US$3,680.00 | お問合せ | 購入する |
英国学氏払波士著 主権論
ホッブズ,トマス[原文];文部省[編]
[東京]: 文部省編修局、明治16年(1883)
トマス・ホッブズ著『リヴァイアサン』(1651年)の邦訳。文部省が制作したもので、第二部「連邦について」を構成する9章を抄訳している。山下重一は『トマス・ホッブズ[中略]『リヴァイアサン』初邦訳』1883年(1981年)の中で、この翻訳が「当時の自由主義運動の中でミル、スペンサー、ルソーなど英仏の政治思想家の著作が人気を博し、政府批判の旗印として利用されたことに呼応して出版されたことは間違いない」と述べている。この本がこの批判に対抗するために出版されたことは確かである」(p.75)。さらに、「1883年に『主権論』を出版した文部省の意図が、自由民権思想へのアンチテーゼを提示することにあったことは明らかであり、『リヴァイアサン』第二部の省略によって第一部とのつながりが断ち切られ、君主専制主義への主張が前面に押し出された」(p.79)と続ける。西洋哲学の一端が、日本政府によって社会構造の権威として展開された興味深い例である。OCLCでは日本国外での現物は確認されていない。

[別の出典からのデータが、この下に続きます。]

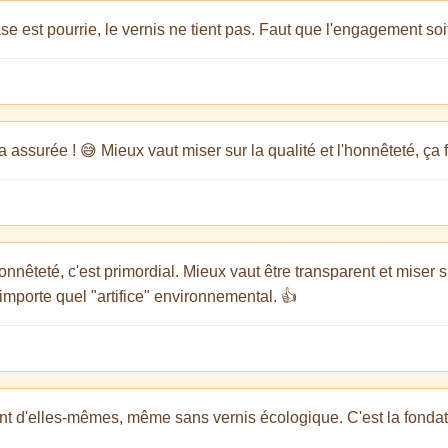
 est pourrie, le vernis ne tient pas. Faut que l'engagement soit 
a assurée ! 😅 Mieux vaut miser sur la qualité et l'honnêteté, ça f
êteté, c'est primordial. Mieux vaut être transparent et miser su
'importe quel "artifice" environnemental. 👍
nt d'elles-mêmes, même sans vernis écologique. C'est la fondatio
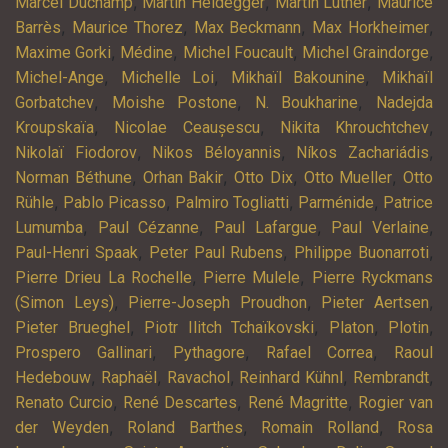
,
,
,
Marcel Duchamp
Martin Heidegger
Martin Luther
Maurice
,
,
,
,
Barrès
Maurice Thorez
Max Beckmann
Max Horkheimer
,
,
,
,
Maxime Gorki
Médine
Michel Foucault
Michel Graindorge
,
,
,
Michel-Ange
Michelle Loi
Mikhaïl Bakounine
Mikhaïl
,
,
,
Gorbatchev
Moishe Postone
N. Boukharine
Nadejda
,
,
,
Kroupskaïa
Nicolae Ceaușescu
Nikita Khrouchtchev
,
,
,
Nikolaï Fiodorov
Nikos Béloyannis
Níkos Zachariádis
,
,
,
,
Norman Béthune
Orhan Bakir
Otto Dix
Otto Mueller
Otto
,
,
,
,
Rühle
Pablo Picasso
Palmiro Togliatti
Parménide
Patrice
,
,
,
,
Lumumba
Paul Cézanne
Paul Lafargue
Paul Verlaine
,
,
,
Paul-Henri Spaak
Peter Paul Rubens
Philippe Buonarroti
,
,
Pierre Drieu La Rochelle
Pierre Mulele
Pierre Ryckmans
,
,
,
(Simon Leys)
Pierre-Joseph Proudhon
Pieter Aertsen
,
,
,
,
Pieter Brueghel
Piotr Ilitch Tchaïkovski
Platon
Plotin
,
,
,
Prospero Gallinari
Pythagore
Rafael Correa
Raoul
,
,
,
,
,
Hedebouw
Raphaël
Ravachol
Reinhard Kühnl
Rembrandt
,
,
,
Renato Curcio
René Descartes
René Magritte
Rogier van
,
,
,
der Weyden
Roland Barthes
Romain Rolland
Rosa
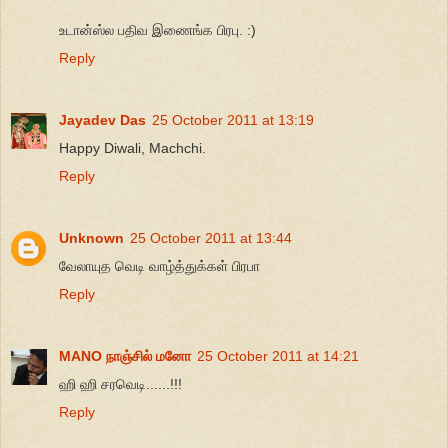
உடான்ஸ்ல பதிவ இணைங்க பிரபு. :)
Reply
Jayadev Das
25 October 2011 at 13:19
Happy Diwali, Machchi.
Reply
Unknown
25 October 2011 at 13:44
வேலாயுத வெடி வாழ்த்துக்கள் பிரபா
Reply
MANO நாஞ்சில் மனோ
25 October 2011 at 14:21
ஹி ஹி சரவெடி......!!!
Reply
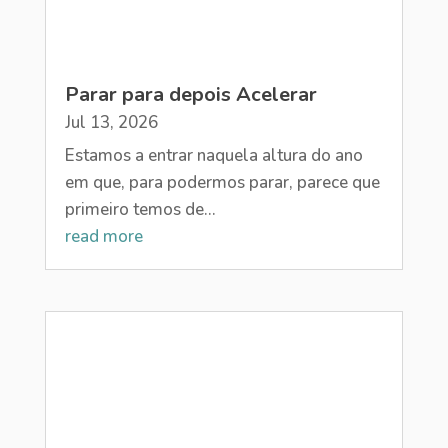
Parar para depois Acelerar
Jul 13, 2026
Estamos a entrar naquela altura do ano
em que, para podermos parar, parece que
primeiro temos de...
read more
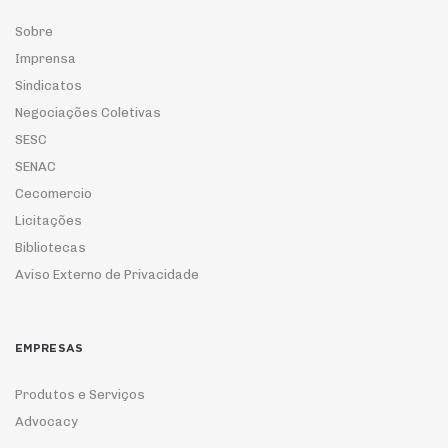
Sobre
Imprensa
Sindicatos
Negociações Coletivas
SESC
SENAC
Cecomercio
Licitações
Bibliotecas
Aviso Externo de Privacidade
EMPRESAS
Produtos e Serviços
Advocacy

東アジアの伝統的な製本様式(袋とじ)。オリジナルの台紙がある。オリジナルラッパーに軽度の傷と折れ、上部に元所有者のシール。本文1ページに元所有者のスタンプ、タイトルに少しオフセット。タイトルページに出版社の検印。[4], 76, [1]葉。22.3 x 15 cm。
❧山下重一. トマス・ホッブズ『リヴァイアサン』邦訳第1号、1883年」、『英語史研究』第3号(1981年): 75-90.